I wondered if this counted as giving up my sobriety...of course it did! I wondered if I needed to start my sobriety date all over again at day 1. Of course I did. But if I was the only one who knew I drank it, did I really have to? Maybe I could just not tell anyone. No wait, of course I did. It wasn't like me to keep a secret like that. OK, did I have to walk into my AA meeting and confess to everyone? Wow, all of a sudden that beer didn't seem worth it.
When I woke up, I told my husband about the dream. He didn't seem phased by it, I mean, it was only one beer. And when I looked at the big picture, I could see why.
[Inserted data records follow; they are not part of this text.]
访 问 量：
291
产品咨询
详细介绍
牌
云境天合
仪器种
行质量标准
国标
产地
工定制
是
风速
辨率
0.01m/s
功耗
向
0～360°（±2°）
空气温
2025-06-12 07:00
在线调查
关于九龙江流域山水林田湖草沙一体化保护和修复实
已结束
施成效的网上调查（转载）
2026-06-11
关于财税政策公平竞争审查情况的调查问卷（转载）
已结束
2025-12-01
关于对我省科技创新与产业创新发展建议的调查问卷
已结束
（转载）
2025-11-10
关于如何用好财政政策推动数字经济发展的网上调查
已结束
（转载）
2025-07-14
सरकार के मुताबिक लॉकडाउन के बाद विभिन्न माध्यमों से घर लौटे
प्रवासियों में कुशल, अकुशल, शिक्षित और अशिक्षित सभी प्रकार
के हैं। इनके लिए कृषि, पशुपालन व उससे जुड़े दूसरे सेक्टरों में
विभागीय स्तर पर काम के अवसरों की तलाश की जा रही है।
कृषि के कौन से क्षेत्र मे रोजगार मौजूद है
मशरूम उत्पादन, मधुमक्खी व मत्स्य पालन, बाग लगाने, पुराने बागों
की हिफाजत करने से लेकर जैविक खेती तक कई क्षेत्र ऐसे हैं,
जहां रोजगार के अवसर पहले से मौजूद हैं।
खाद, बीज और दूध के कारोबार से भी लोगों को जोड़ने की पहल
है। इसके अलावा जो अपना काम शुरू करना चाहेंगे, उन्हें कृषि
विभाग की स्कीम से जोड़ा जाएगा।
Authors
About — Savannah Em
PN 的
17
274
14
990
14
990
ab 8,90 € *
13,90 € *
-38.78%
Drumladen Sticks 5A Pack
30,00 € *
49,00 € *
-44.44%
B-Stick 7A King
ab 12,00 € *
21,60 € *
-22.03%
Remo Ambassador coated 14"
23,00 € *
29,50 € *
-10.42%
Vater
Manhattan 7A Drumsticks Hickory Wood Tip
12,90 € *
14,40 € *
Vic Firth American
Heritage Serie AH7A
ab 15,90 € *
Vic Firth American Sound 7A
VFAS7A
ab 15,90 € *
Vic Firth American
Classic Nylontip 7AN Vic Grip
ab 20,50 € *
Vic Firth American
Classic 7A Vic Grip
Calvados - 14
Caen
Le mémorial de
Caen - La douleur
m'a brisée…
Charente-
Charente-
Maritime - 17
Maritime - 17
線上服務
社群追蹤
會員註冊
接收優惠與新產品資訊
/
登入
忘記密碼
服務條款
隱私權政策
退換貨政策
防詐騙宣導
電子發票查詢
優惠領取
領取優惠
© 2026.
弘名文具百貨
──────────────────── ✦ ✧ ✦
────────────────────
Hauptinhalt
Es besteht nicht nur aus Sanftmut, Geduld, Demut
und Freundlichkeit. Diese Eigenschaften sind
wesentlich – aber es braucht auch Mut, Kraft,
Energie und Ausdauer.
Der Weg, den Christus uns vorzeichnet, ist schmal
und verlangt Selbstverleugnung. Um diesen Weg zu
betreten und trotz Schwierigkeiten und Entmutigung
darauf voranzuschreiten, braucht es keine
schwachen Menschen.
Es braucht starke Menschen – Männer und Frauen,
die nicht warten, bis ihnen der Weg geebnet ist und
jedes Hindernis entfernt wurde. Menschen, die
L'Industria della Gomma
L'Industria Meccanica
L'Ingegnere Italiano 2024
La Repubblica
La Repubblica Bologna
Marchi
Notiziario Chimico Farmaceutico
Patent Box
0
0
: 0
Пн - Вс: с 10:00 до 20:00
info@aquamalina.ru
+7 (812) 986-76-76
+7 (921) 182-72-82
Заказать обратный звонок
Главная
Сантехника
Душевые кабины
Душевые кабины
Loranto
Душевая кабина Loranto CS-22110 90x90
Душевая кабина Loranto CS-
One Corona, to most people, is nothing. But one beer is not typical for alcoholics, and it isn't typical for me either. My guess is if I had stayed asleep, engaged in that dream, I would have obsessed about beer number 2, 3 and 4. Those extra beers obviously weren't in the magically placed ice chest, so if they also weren't in the fridge or pantry, then a trip to the market probably would've been in order.
In my real world, it isn't about the 1 beer I did or didn't have.
- It's about 9/8/09 and never losing that sobriety date. I learned that in my meetings. Cherish and guard that date as the basis for your sobriety. I know I can never drink again, and one drink would ruin that.
- It's about where my new life has led me.
- It's about not hiding behind alcohol.
- It's about facing all of my feelings and thoughts and being ok with the good, bad and ugly ones.
- It's about remembering that everything in my life is in the hands of my higher power.
I've heard many recovering alcoholics talk about having dreams where they drank and woke up terrified. Maybe this is to remind us that no matter how normal we think we have become, we still cannot go back to drinking.